People have always attempted to “shroud and try to cloak or distort their practices by draping it in religious language,” he said.

Eldredge says he has had mixed feelings about the group’s use of his book. “You know, at first I was shocked and angry,” he said, initially calling the mishandling of his book “pernicious.”

“But after I had thought about it, I thought that I’m delighted that `Wild at Heart’ has found itself into their cult because hopefully it will bring change.”

Eldredge’s book is coupled with Familia leader Moreno Gonzalez’s self-published bible, “Pensamientos” (Thoughts), a collection of personal aphorisms, evangelical-style self-help sayings, and insurrectionary mottos.

“Pensamientos” reveals a man who sees himself as the leader of a group of warriors on a divine mission, a theme that arises in Eldredge’s book.

“Hello friends, fellow Christians.

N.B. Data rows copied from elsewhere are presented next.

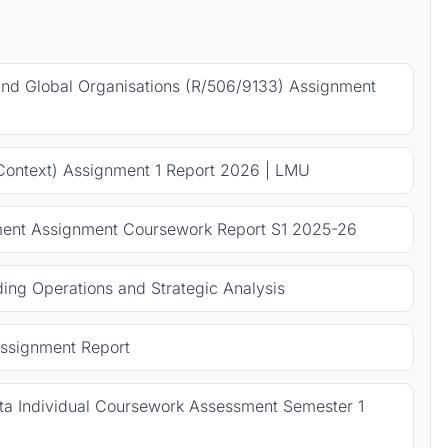
 and Global Organisations (R/506/9133) Assignment
Context) Assignment 1 Report 2026 | LMU
ent Assignment Coursework Report S1 2025-26
ng Operations and Strategic Analysis
ssignment Report
 Individual Coursework Assessment Semester 1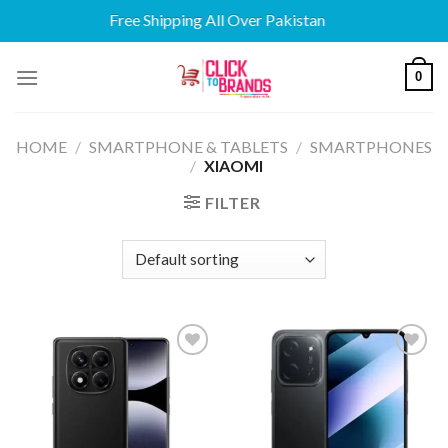
Free Shipping All Over Pakistan
Skip
0
to
content
HOME
/
SMARTPHONE & TABLETS
/
SMARTPHONES
/
XIAOMI
FILTER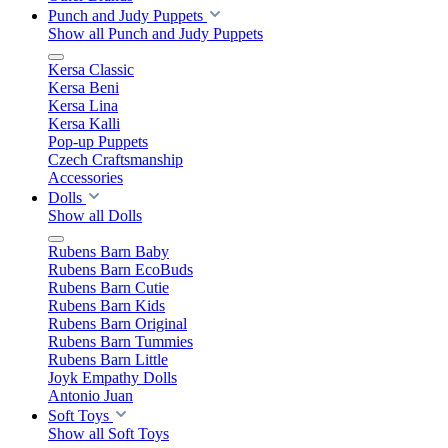
Punch and Judy Puppets
Show all Punch and Judy Puppets
Kersa Classic
Kersa Beni
Kersa Lina
Kersa Kalli
Pop-up Puppets
Czech Craftsmanship
Accessories
Dolls
Show all Dolls
Rubens Barn Baby
Rubens Barn EcoBuds
Rubens Barn Cutie
Rubens Barn Kids
Rubens Barn Original
Rubens Barn Tummies
Rubens Barn Little
Joyk Empathy Dolls
Antonio Juan
Soft Toys
Show all Soft Toys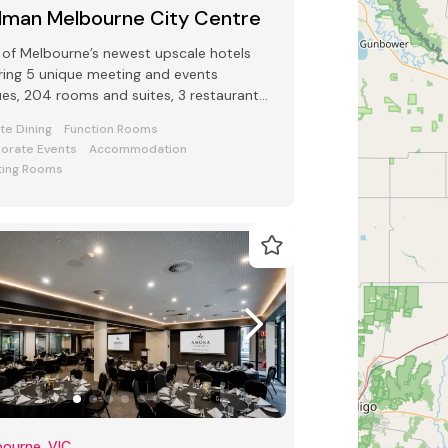
llman Melbourne City Centre
of Melbourne’s newest upscale hotels
ring 5 unique meeting and events
es, 204 rooms and suites, 3 restaurants
 bars and award-winning Club Lounge
ate Dining
Function Rooms
orate Events
Accommodation
ing Rooms
ourne, VIC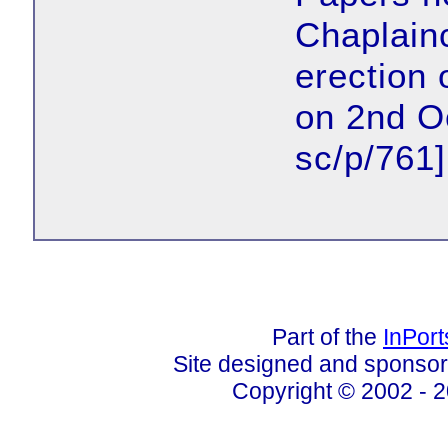
Chaplainc
erection 
on 2nd O
sc/p/761]
Part of the
InPor
Site designed and sponso
Copyright © 2002 - 2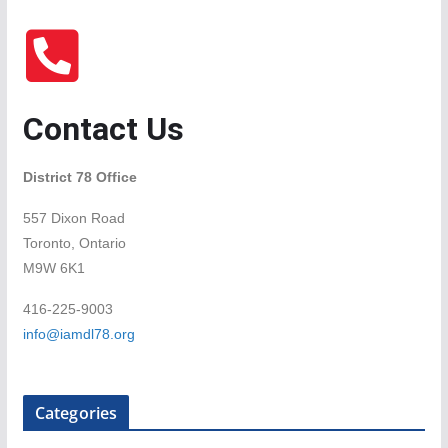
Contact Us
District 78 Office
557 Dixon Road
Toronto, Ontario
M9W 6K1
416-225-9003
info@iamdl78.org
Categories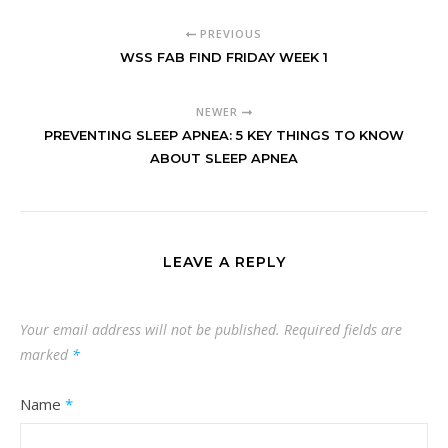
PREVIOUS
WSS FAB FIND FRIDAY WEEK 1
NEWER
PREVENTING SLEEP APNEA: 5 KEY THINGS TO KNOW
ABOUT SLEEP APNEA
LEAVE A REPLY
Your email address will not be published.
Required fields are
marked
*
Name
*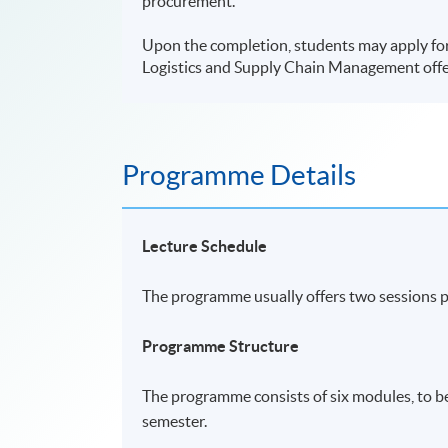
procurement.
Upon the completion, students may apply fo
Logistics and Supply Chain Management offe
Programme Details
Lecture Schedule
The programme usually offers two sessions 
Programme Structure
The programme consists of six modules, to b
semester.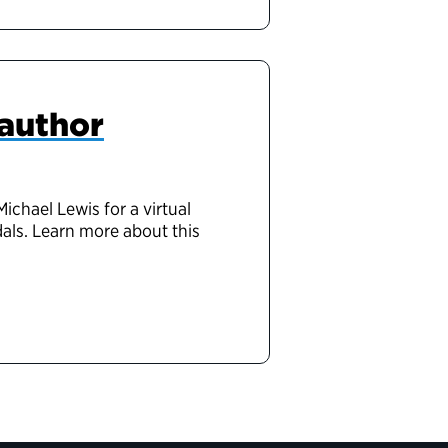
 author
chael Lewis for a virtual
als. Learn more about this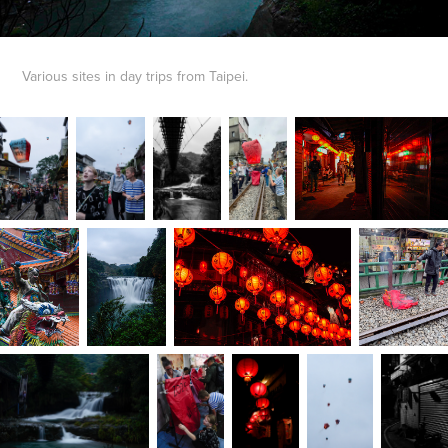
Various sites in day trips from Taipei.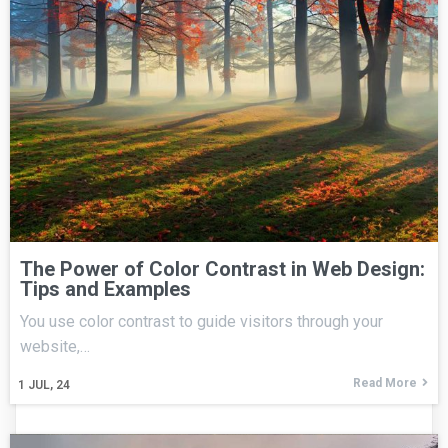
The Power of Color Contrast in Web Design:
Tips and Examples
You use color contrast to guide visitors through your
website,…
Read More
1
JUL, 24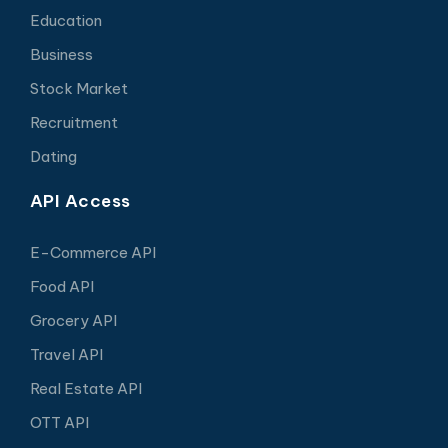
Education
Business
Stock Market
Recruitment
Dating
API Access
E-Commerce API
Food API
Grocery API
Travel API
Real Estate API
OTT API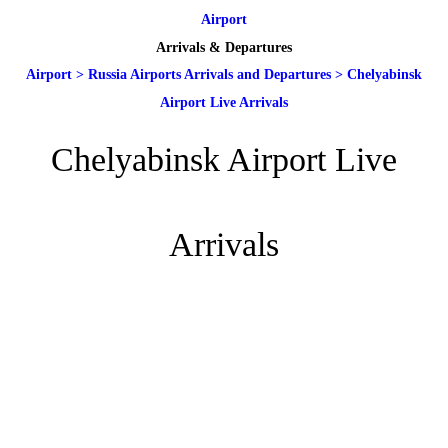
Airport
Arrivals & Departures
Airport
>
Russia Airports Arrivals and Departures
>
Chelyabinsk
Airport Live Arrivals
Chelyabinsk Airport Live
Arrivals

We are beginning an arduous, but very interesting, task: the building of consciousness,” Moreno Gonzalez wrote. “Today, we need to prepare to defend our ideals so that our struggle will bear fruit (and) organize so as to go down the best path, perhaps not the easiest, but the one that can offer the best results.”


Eldredge emphasized, however, that the danger is not his book, but rather the improper exploitation of it, saying “a knife in the hand of the surgeon can save your life. A knife in the hand of a violent criminal can end it.”

“The evil is not `Wild at Heart,'” Eldredge said. “The evil is the distortion of it.”